§ **YOUR TASKS**
- a) In the sewing write-up on the fabric birds, why did the writer have to take out the cord the first time it was put through a bird?
- b) Copy the sewing write-up on the fabric birds word for word, from "I did enjoy" to "a bigger bird.".

§ **SUPPLIED PASSAGE**
The book has pages of templates for the patterns, thought for some, including the body for the bird, the templates are reproduced at 50%, but I found my village shop has a photocopier so that was okay. (Took me about half a dozen attempts to position it correctly, but we won’t go there).

The pattern calls for a certain length of three jelly roll strips to be sewn together, using the usual quarter inch seam, then the body template drawn and sewn round on the back of the fabric, with a gap at the bottom for stuffing later.IMGP1875 outline

I’m not that handy with a sewing machine but surprisingly only had a couple of re-does.

Then it was cut out about 1/4 inch from the lines, turned inside out and stuffed, the hole then whip-stitched closed. The seam of one came open because I stuffed it too hard, so that had to be re-done.

before stuffing

I did enjoy choosing the fabric, all of which came from my stash – the dark blue from the batiks Mum gave me, the rest just fat quarters I fancied! I think all the ones from my stash are Makower. I was particularly chuffed with the fabric with little birds making up a bigger bird.

The wings are created from another template, but are sort-of quilted, not stuffed. The two pieces are placed front-outwards either side of a piece of wadding, then the template sewn round and the end result cut round with pink shears. I think I cut mine too close to the sewing line, if there was a next time I wouldn’t do that.

wing

This fabric came from the short-sleeved top I sewed last year (or was it the year before?), I only used it once, on the wings of one bird, but I had to feel like I was making a stab at using leftovers!

The wings were attached by sewing a button on and then using a doll needle to go right through the body of the bird. I had great fun choosing the buttons, though the ones with cherry blossom style tree branches on probably cost more than the rest of it put together (slight exaggeration)!

The hardest bit was pushing the cord through. Choosing the right width of cord and beads online was tricky, the cord didn’t go through the eye of the doll needle so I had to use a tapestry needle, get it just through, and then my husband got the point with pliers and yanked. My heart in my mouth in case it ripped a huge hole in the whole thing. I’ve since bought a mattress needle, which may do the trick were I to make any more, but I don’t know. Also angling the direction the cord went through so they hung more or less horizontally was a learning curve, the first time I did it I pushed through vertically, but of course the head is heavier so it pointed steeply forwards, so that I had to be taken out.

I’m pleased with the end result, it was a good project for part of the week’s holiday I had, and most importantly, Mum claims to like them!

bird string 1bird string 2

I only hung them by the window to get enough light for a photo, or they’d fade, and I know they aren’t at the window in their new home.

§ **EXTRACTED ENTRIES**

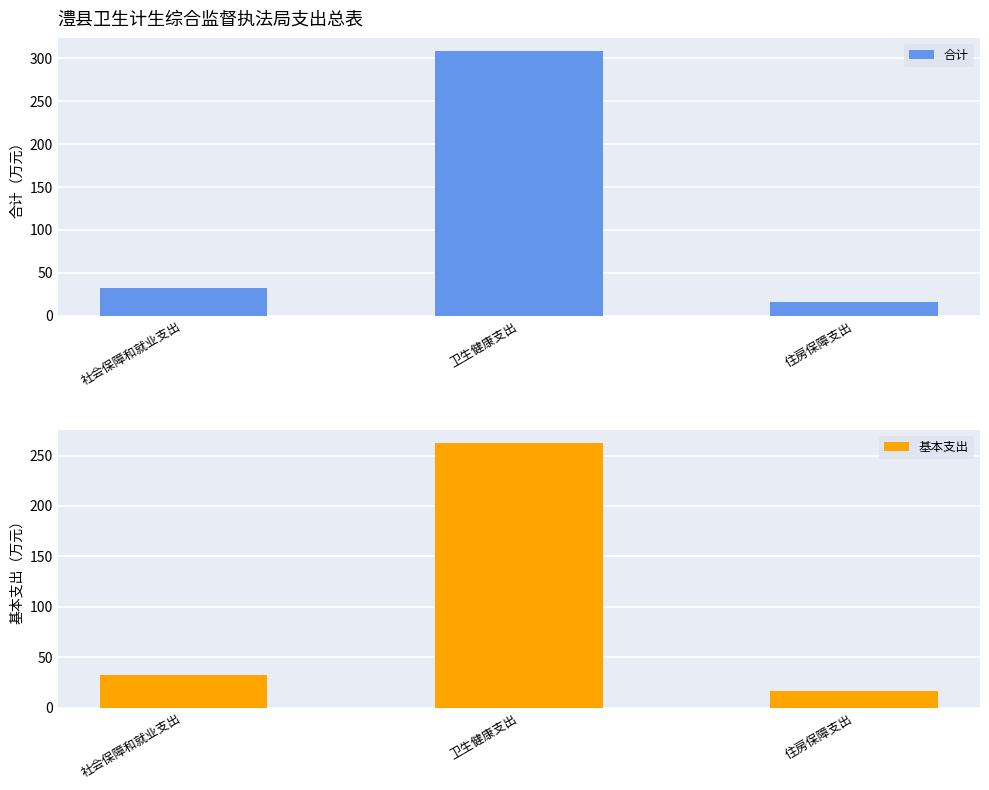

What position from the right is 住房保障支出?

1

* * *

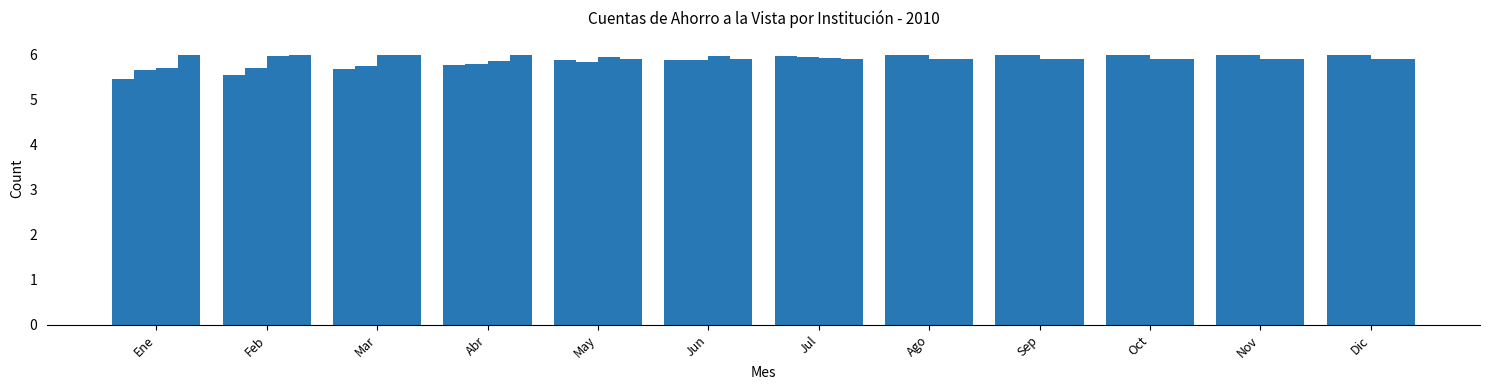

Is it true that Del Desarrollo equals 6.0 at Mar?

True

§ **ANSWERS TO THE EXERCISE**
- a) The writer first pushed the cord through vertically. Because the bird's head is heavier, the bird pointed steeply forwards instead of hanging more or less horizontally, so the cord had to be taken out.

- b)
I did enjoy choosing the fabric, all of which came from my stash – the dark blue from the batiks Mum gave me, the rest just fat quarters I fancied! I think all the ones from my stash are Makower. I was particularly chuffed with the fabric with little birds making up a bigger bird.